Entwicklung des Pessimismus zum Nihilismus. – Entnatürlichung der Werthe. Scholastik der Werthe. Die Werthe, losgelöst, idealistisch, statt das Thun zu beherrschen und zu führen, wenden sich verurtheilend gegen das Thun.
Gegensätze eingelegt an Stelle der natürlichen Grade und Ränge. Haß auf die Rangordnung. Die Gegensätze sind einem pöbelhaften Zeitalter gemäß, weil leichter faßlich.

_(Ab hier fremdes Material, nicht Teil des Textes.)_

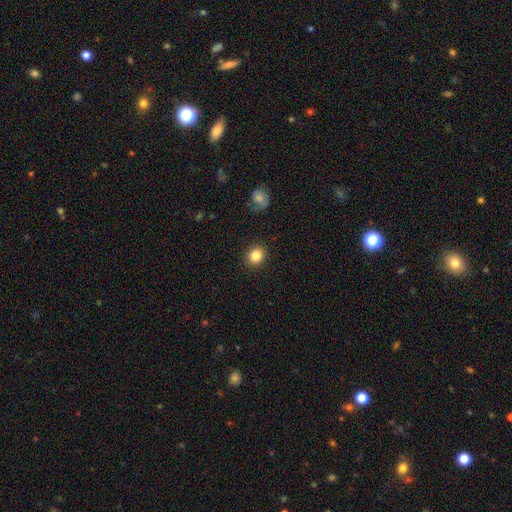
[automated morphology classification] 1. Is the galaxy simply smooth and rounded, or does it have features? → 85% smooth, 10% star or artifact, 6% featured or disk.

Die verworfene Welt, angesichts einer künstlich erbauten »wahren, werthvollen«. – Endlich: man entdeckt, aus welchem Material man die »wahre Welt« gebaut hat: und nun hat man nur die verworfene übrig und rechnet jene höchste Enttäuschung mit ein auf das Conto ihrer Verwerflichkeit.
Damit ist der Nihilismus da: man hat die richtenden Werthe übrig behalten – und nichts weiter!
Hier entsteht das Problem der Stärke und der Schwäche:
1. die Schwachen zerbrechen daran;
2. die Stärkeren zerstören, was nicht zerbricht;
3. die Stärksten überwinden die richtenden Werthe.
Das zusammen macht das tragische Zeitalter aus.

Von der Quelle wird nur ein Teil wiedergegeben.